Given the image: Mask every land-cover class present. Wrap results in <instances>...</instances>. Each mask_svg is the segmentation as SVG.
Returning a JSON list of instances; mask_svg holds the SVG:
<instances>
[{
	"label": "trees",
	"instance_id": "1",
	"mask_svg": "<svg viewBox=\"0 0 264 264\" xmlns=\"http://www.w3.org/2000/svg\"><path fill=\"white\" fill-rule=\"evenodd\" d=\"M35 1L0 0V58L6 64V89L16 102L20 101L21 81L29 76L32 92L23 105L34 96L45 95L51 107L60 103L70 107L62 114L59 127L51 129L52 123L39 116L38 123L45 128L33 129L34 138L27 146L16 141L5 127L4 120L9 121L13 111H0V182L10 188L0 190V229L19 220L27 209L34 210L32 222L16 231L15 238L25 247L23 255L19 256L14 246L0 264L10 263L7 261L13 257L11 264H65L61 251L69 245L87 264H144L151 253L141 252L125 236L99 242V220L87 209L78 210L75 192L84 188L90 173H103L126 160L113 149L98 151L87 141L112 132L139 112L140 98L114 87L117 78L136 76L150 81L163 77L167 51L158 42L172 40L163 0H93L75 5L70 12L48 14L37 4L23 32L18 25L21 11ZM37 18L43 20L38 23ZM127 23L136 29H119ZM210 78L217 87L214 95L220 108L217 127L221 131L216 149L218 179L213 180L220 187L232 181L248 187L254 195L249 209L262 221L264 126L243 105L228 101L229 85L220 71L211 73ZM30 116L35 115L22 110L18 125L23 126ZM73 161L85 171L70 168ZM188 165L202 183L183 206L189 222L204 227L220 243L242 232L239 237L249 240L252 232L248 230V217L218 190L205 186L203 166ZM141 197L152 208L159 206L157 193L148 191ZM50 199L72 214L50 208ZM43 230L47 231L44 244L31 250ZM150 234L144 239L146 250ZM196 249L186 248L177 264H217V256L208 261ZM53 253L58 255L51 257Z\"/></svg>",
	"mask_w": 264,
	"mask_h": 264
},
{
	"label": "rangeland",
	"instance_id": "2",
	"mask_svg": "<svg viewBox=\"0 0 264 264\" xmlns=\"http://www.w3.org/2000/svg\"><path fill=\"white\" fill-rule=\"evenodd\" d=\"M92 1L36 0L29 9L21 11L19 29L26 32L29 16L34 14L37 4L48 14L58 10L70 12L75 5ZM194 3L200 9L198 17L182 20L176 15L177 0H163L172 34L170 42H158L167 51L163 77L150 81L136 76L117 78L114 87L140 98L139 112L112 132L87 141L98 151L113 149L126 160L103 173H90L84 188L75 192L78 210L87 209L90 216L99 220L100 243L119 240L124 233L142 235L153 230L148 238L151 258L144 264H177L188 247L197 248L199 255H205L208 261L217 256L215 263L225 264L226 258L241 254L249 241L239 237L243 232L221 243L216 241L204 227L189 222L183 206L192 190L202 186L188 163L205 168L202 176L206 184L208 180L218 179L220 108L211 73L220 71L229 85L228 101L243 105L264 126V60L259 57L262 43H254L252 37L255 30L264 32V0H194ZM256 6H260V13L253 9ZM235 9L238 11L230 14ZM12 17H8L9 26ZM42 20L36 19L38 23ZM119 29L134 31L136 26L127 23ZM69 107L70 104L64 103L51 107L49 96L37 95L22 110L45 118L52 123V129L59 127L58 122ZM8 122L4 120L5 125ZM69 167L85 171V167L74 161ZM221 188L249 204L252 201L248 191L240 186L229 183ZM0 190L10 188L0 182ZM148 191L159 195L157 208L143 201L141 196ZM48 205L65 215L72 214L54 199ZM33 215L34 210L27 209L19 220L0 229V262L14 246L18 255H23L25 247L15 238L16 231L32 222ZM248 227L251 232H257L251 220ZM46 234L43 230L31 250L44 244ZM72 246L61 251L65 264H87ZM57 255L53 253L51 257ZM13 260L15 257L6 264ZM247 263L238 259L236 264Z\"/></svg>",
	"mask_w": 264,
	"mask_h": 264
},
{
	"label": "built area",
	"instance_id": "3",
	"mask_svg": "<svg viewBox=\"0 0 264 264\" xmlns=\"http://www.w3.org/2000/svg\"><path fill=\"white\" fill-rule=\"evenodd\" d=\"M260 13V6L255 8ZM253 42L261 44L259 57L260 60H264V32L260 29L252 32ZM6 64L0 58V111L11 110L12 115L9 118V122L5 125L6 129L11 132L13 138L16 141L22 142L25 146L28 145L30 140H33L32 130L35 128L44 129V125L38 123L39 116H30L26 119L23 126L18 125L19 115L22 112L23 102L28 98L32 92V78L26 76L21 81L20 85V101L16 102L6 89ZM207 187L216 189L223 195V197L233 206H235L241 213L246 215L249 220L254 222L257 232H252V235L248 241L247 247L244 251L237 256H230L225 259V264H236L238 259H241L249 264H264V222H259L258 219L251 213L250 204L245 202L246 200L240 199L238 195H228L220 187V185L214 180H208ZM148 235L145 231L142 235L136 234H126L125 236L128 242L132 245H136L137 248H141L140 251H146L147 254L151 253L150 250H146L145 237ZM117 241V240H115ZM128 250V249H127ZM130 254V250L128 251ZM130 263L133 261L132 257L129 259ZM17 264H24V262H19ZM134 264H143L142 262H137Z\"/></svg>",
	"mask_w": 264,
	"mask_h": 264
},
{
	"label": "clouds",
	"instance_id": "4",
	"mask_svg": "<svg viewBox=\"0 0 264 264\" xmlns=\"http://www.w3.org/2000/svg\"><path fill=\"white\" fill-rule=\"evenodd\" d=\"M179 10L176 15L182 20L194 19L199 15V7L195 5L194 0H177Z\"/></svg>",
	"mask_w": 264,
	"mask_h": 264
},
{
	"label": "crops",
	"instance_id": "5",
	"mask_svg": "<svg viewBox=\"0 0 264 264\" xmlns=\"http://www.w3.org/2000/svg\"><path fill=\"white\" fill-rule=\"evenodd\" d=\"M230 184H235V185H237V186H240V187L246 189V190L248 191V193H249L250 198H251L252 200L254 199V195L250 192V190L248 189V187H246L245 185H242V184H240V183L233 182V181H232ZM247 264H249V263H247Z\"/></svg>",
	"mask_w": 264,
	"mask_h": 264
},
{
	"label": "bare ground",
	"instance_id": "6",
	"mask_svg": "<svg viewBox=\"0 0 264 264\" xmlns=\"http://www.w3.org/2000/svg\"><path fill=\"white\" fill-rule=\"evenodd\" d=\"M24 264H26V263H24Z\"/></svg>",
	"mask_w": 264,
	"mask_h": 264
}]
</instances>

WORK TO DO: Above are some records. Print them all exactly.

REPLY TO THE EXERCISE:
Given the image: Mask every land-cover class present. Wrap results in <instances>...</instances>. Each mask_svg is the segmentation as SVG.
Returning a JSON list of instances; mask_svg holds the SVG:
<instances>
[{
	"label": "trees",
	"instance_id": "1",
	"mask_svg": "<svg viewBox=\"0 0 264 264\" xmlns=\"http://www.w3.org/2000/svg\"><path fill=\"white\" fill-rule=\"evenodd\" d=\"M35 1L0 0V58L6 64V89L16 102L20 101L21 81L29 76L32 92L23 105L34 96L45 95L51 107L60 103L70 107L62 114L59 127L51 129L52 123L39 116L38 123L45 128L33 129L34 138L27 146L16 141L5 127L4 120L9 121L13 111H0V182L10 188L0 190V229L19 220L27 209L34 210L32 222L16 231L15 238L25 247L23 255L19 256L14 246L0 264L10 263L7 261L13 257L11 264H65L61 251L69 245L87 264H144L151 253L141 252L125 236L99 242V220L87 209L78 210L75 192L84 188L90 173H103L126 160L113 149L98 151L87 141L112 132L139 112L140 98L114 87L117 78L136 76L150 81L163 77L167 51L158 42L172 40L163 0H93L75 5L70 12L48 14L37 4L23 32L18 25L21 11ZM37 18L43 20L38 23ZM127 23L136 29H119ZM210 78L217 87L214 95L220 108L217 127L221 131L216 149L218 179L213 180L220 187L232 181L248 187L254 195L249 209L262 221L264 126L243 105L228 101L229 85L220 71L211 73ZM30 116L35 115L22 110L18 125L23 126ZM73 161L85 171L70 168ZM188 165L202 183L183 206L189 222L204 227L220 243L242 232L239 237L249 240L252 232L248 230V217L218 190L205 186L203 166ZM141 197L152 208L159 206L157 193L148 191ZM50 199L72 214L50 208ZM43 230L47 231L44 244L31 250ZM150 234L144 239L146 250ZM196 249L186 248L177 264H217V256L208 261ZM53 253L58 255L51 257Z\"/></svg>",
	"mask_w": 264,
	"mask_h": 264
},
{
	"label": "rangeland",
	"instance_id": "2",
	"mask_svg": "<svg viewBox=\"0 0 264 264\" xmlns=\"http://www.w3.org/2000/svg\"><path fill=\"white\" fill-rule=\"evenodd\" d=\"M92 1L36 0L29 9L21 11L19 29L26 32L29 16L34 14L37 4L48 14L58 10L70 12L75 5ZM194 3L200 9L198 17L182 20L176 15L177 0H163L172 34L170 42H158L167 51L163 77L150 81L136 76L117 78L114 87L140 98L139 112L112 132L87 141L98 151L113 149L126 160L103 173H90L84 188L75 192L78 210L87 209L90 216L99 220L100 243L119 240L124 233L142 235L153 230L148 238L151 258L144 264H177L188 247L197 248L199 255H205L208 261L217 256L215 263L225 264L226 258L241 254L249 241L239 237L243 232L221 243L216 241L204 227L189 222L183 206L192 190L202 186L188 163L205 168L202 176L206 184L208 180L218 179L220 108L211 73L220 71L229 85L228 101L243 105L264 126V60L259 57L262 43H254L252 37L255 30L264 32V0H194ZM256 6H260V13L253 9ZM235 9L238 11L230 14ZM12 17H8L9 26ZM42 20L36 19L38 23ZM119 29L134 31L136 26L127 23ZM69 107L70 104L64 103L51 107L49 96L37 95L22 110L45 118L52 123V129L59 127L58 122ZM8 122L4 120L5 125ZM69 167L85 171V167L74 161ZM221 188L249 204L252 201L248 191L240 186L229 183ZM0 190L10 188L0 182ZM148 191L159 195L157 208L143 201L141 196ZM48 205L65 215L72 214L54 199ZM33 215L34 210L27 209L19 220L0 229V262L14 246L18 255H23L25 247L15 238L16 231L32 222ZM248 227L251 232H257L251 220ZM46 234L43 230L31 250L44 244ZM72 246L61 251L65 264H87ZM57 255L53 253L51 257ZM13 260L15 257L6 264ZM247 263L238 259L236 264Z\"/></svg>",
	"mask_w": 264,
	"mask_h": 264
},
{
	"label": "built area",
	"instance_id": "3",
	"mask_svg": "<svg viewBox=\"0 0 264 264\" xmlns=\"http://www.w3.org/2000/svg\"><path fill=\"white\" fill-rule=\"evenodd\" d=\"M260 13V6L255 8ZM253 42L261 44L259 57L260 60H264V32L260 29L252 32ZM6 64L0 58V111L11 110L12 115L9 118V122L5 125L6 129L11 132L13 138L16 141L22 142L25 146L28 145L30 140H33L32 130L35 128L44 129V125L38 123L39 116H30L26 119L23 126L18 125L19 115L22 112L23 102L28 98L32 92V78L26 76L21 81L20 85V101L16 102L6 89ZM207 187L216 189L223 195V197L233 206H235L241 213L246 215L249 220L254 222L257 232H252V235L248 241L247 247L244 251L237 256H230L225 259V264H236L238 259H241L249 264H264V222H259L258 219L251 213L250 204L245 202L246 200L240 199L238 195H228L220 187V185L214 180H208ZM148 235L145 231L142 235L136 234H126L125 236L128 242L132 245H136L137 248H141L140 251H146L147 254L151 253L150 250H146L145 237ZM117 241V240H115ZM128 250V249H127ZM130 254V250L128 251ZM130 263L133 261L132 257L129 259ZM17 264H24V262H19ZM134 264H143L142 262H137Z\"/></svg>",
	"mask_w": 264,
	"mask_h": 264
},
{
	"label": "clouds",
	"instance_id": "4",
	"mask_svg": "<svg viewBox=\"0 0 264 264\" xmlns=\"http://www.w3.org/2000/svg\"><path fill=\"white\" fill-rule=\"evenodd\" d=\"M179 10L176 15L182 20L194 19L199 15V7L195 5L194 0H177Z\"/></svg>",
	"mask_w": 264,
	"mask_h": 264
},
{
	"label": "crops",
	"instance_id": "5",
	"mask_svg": "<svg viewBox=\"0 0 264 264\" xmlns=\"http://www.w3.org/2000/svg\"><path fill=\"white\" fill-rule=\"evenodd\" d=\"M230 184H235V185H237V186H240V187L246 189V190L248 191V193H249L250 198H251L252 200L254 199V195L250 192V190L248 189V187H246L245 185H242V184H240V183L233 182V181H232ZM247 264H249V263H247Z\"/></svg>",
	"mask_w": 264,
	"mask_h": 264
},
{
	"label": "bare ground",
	"instance_id": "6",
	"mask_svg": "<svg viewBox=\"0 0 264 264\" xmlns=\"http://www.w3.org/2000/svg\"><path fill=\"white\" fill-rule=\"evenodd\" d=\"M24 264H26V263H24Z\"/></svg>",
	"mask_w": 264,
	"mask_h": 264
}]
</instances>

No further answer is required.